What makes this interpretation interesting is the restraint. A lesser formulation would have leaned into the gourmand angle, heavy cream, sugar, the obvious sweetness of the drink. Cherigan instead isolates the structural tension: the warmth without the sweetness, the comfort without the coziness. Iris provides the powdery, almost mineral elegance that keeps coffee from smelling like a morning brew. Coffee provides the depth that keeps iris from smelling like a grandmother's vanity. Together, they recreate the specific atmosphere of that airport café, a place designed for people in transit, not people at rest. The 90% natural formulation matters here.
The evolution
The opening announces itself quickly, bergamot's citrus brightness cutting through like sunlight through a window.

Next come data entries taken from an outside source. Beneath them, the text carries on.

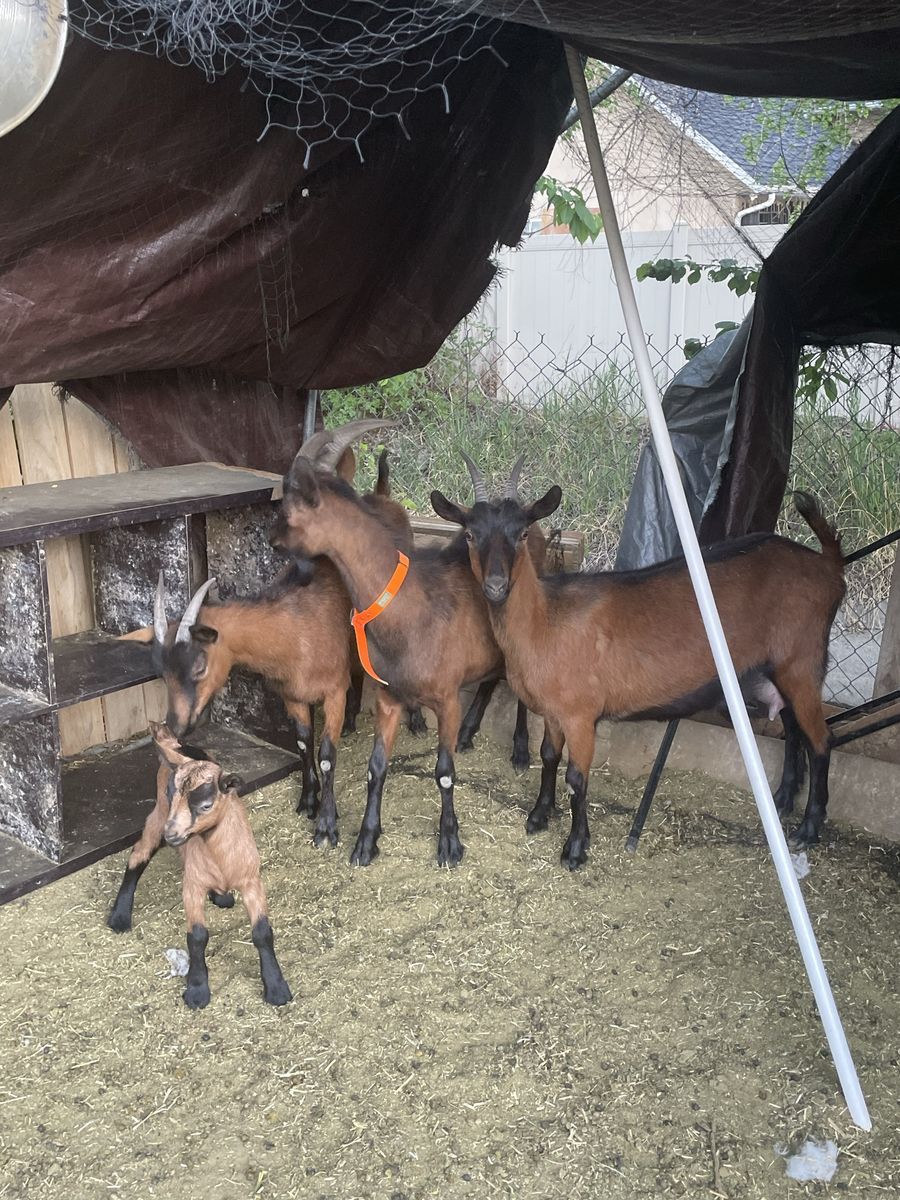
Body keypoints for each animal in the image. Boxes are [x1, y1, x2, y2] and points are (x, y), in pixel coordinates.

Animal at [109, 724, 291, 1008]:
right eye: (171, 795)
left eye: (205, 805)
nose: (171, 835)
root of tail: (176, 745)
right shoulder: (192, 886)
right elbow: (196, 936)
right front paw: (197, 990)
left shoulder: (252, 880)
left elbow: (262, 933)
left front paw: (276, 988)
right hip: (156, 817)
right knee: (139, 854)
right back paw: (119, 916)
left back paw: (221, 896)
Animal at [271, 452, 517, 867]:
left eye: (288, 509)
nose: (273, 541)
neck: (409, 609)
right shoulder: (388, 697)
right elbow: (376, 768)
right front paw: (366, 841)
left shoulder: (447, 699)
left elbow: (444, 772)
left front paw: (449, 842)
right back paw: (470, 733)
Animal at [432, 458, 845, 868]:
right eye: (470, 535)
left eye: (521, 533)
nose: (496, 585)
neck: (546, 621)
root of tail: (828, 566)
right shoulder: (554, 712)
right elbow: (548, 756)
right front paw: (539, 816)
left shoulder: (581, 716)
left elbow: (576, 778)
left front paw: (576, 848)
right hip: (777, 670)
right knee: (794, 728)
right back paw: (783, 800)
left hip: (803, 661)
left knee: (822, 739)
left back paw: (809, 828)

Cardamom follows within minutes, warm and slightly sharp, not spicy so much as present. Then the handoff: iris moves to center stage, powdery and soft, and coffee slides underneath like a shadow that was always there. The heart is where this fragrance earns its name. The iris doesn't simply accompany the coffee, it interrogates it. The coffee's bitterness becomes something more complex in the presence of iris powder; the iris gains weight and earthiness from the coffee's darkness. Jasmine appears here too, a whisper of floral that prevents either material from becoming heavy. This phase offers sustained warmth, quiet and considered, a long conversation between two unlikely partners. The drydown arrives quietly. Tonka bean adds a faint sweetness, barely perceptible.
Cultural impact
Iris Coffee offers warmth without sweetness, comfort without nostalgia. The fragrance combines powdery iris with dark coffee, a pairing that keeps the two notes in conversation rather than competition. Jasmine adds a whisper of floral that prevents either material from becoming heavy, while tonka bean provides a faint sweetness in the background. White musk keeps the composition close to the skin, intimate rather than projecting. The overall effect is restraint, the quiet confidence of a fragrance that doesn't need to announce itself.